Dans la sphère de l'essai « Solidarity », auquel 1 800 patients participent, la France est le pays qui a le plus inclus de patients dans ce protocole, avec actuellement 740 patients. Nous pouvons nous féliciter de notre maillage hospitalier efficace et de l'impulsion absolument majeure donnée à ce projet par des structures de recherche comme l'Inserm et l'agence nationale de recherche sur le sida et les hépatites virales (ANRS) et d'appui comme l'agence nationale de sécurité du médicament et des produits de santé (ANSM).
Le confinement a fonctionné, ce dont nous pouvons nous réjouir, si bien que la moindre affluence de malades dans les hôpitaux qui en résulte explique que nous incluons désormais peu de patients en France à l'heure actuelle. Dès lors que certains pays peuvent endosser un protocole impliquant des examens biologiques, virologiques ou d'imagerie qui représentent un certain coût, il paraît logique que l'essai se développe au-delà de nos frontières afin d'atteindre un chiffre qui nous permette de conclure. Les méthodologistes de l'OMS et de l'essai « DisCoVery » estiment, pour conclure sur des médicaments repositionnés et dont on peut anticiper que l'efficacité sera partielle, qu'il faudra au moins 600 patients par bras, soit un total de 3 000 patients. L'ambition est de s'entendre avec les autres pays européens afin, sous l'égide de l'OMS, d'inclure les 3 000 patients et de passer, ensuite, à d'autres essais pour nous inscrire dans une dynamique sur plusieurs années qui nous permette de proposer des solutions.

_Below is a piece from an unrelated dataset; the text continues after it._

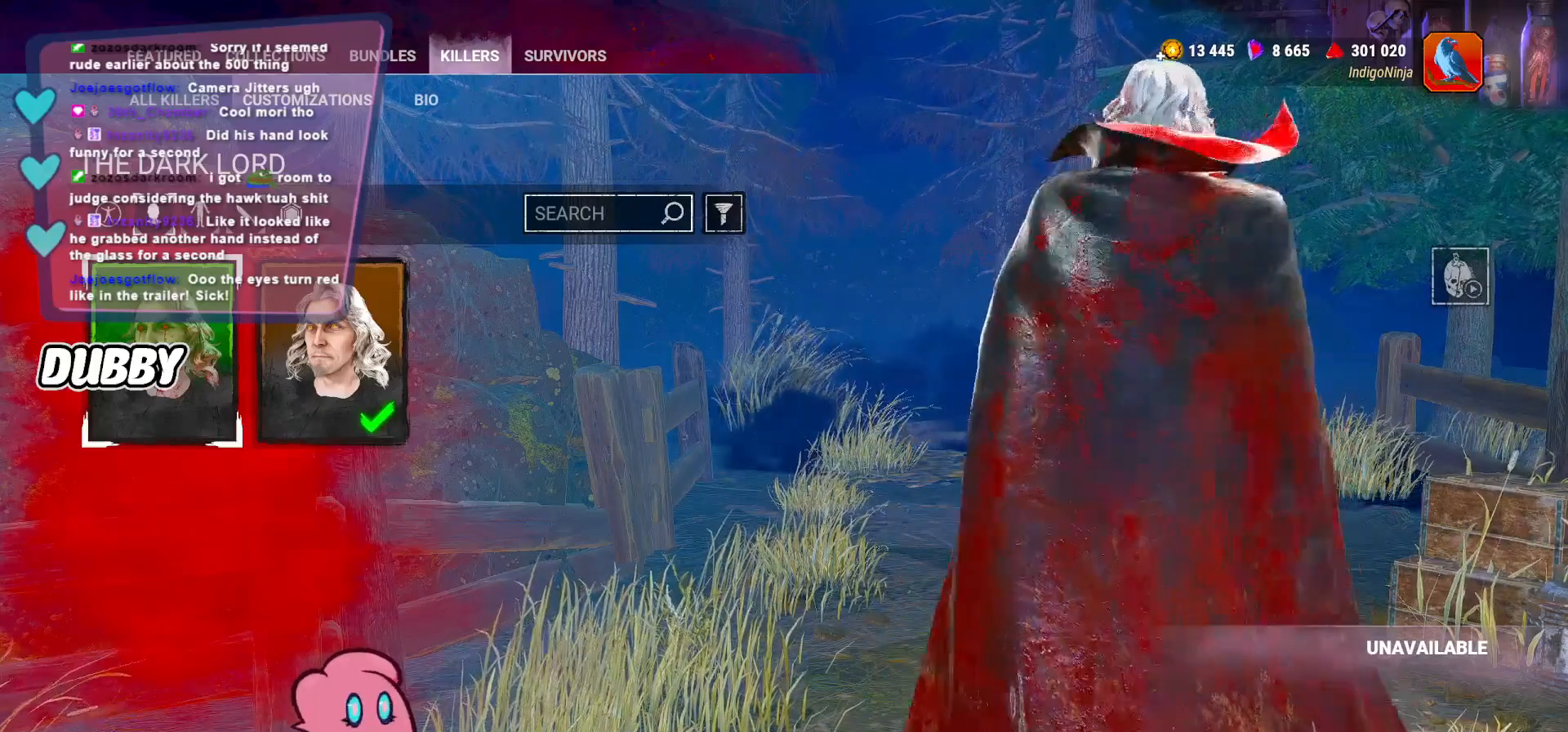
Gameplay with keyboard and mouse; each line is a JSON object with the keys and mouse buttons held at the frame after it. "events" lists presses ("down") and releases ("up") of "a", "ctrl", "d", "e", "q", "s", "shift", "space", "w", "mouse_left", "mouse_wheel", "mouse_right", "mouse_mb4" and "mouse_mb5" between this image and that frame as [ms after this image, input, new state], when the widget could be followed in between. "mouse_left", "mouse_wheel", "mouse_right", "mouse_mb4", "mouse_mb5" = the "left", "wheel", "right", "mb4", "mb5" buttons of the "mouse" list. No other keys are recorded. "wheel" means that the mouse wheel is clicked or scrolled. Mouse movement is not recorded.
{"keys": [], "mouse": ["left"], "events": [[67, "mouse_left", "up"], [267, "mouse_left", "down"]]}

Il est évidemment impossible de communiquer à ce stade sur le moindre résultat de l'essai. Sur le terrain, je pilote l'essai et m'emploie à aplanir les difficultés logistiques pour permettre aux trente centres d'inclusion de travailler dans les meilleures conditions possibles. Toutes les données recueillies dans l'essai sont transmises à une base de données complètement anonyme. Des extractions de la base sont régulièrement envoyées à un comité d'experts qui les analyse en totale indépendance afin de déterminer si des signaux s'en dégagent. Ce comité, dénommé « Data Safety Monitoring Board », se réunit régulièrement. Les résultats de l'essai seront publiés en fonction des analyses effectuées par ce comité qui est souverain. Dans l'hypothèse où il ne serait pas possible de conclure en raison d'un nombre insuffisant de patients, nous continuerons d'inclure afin d'obtenir le nombre de patients nécessaire pour répondre aux questions posées par l'essai.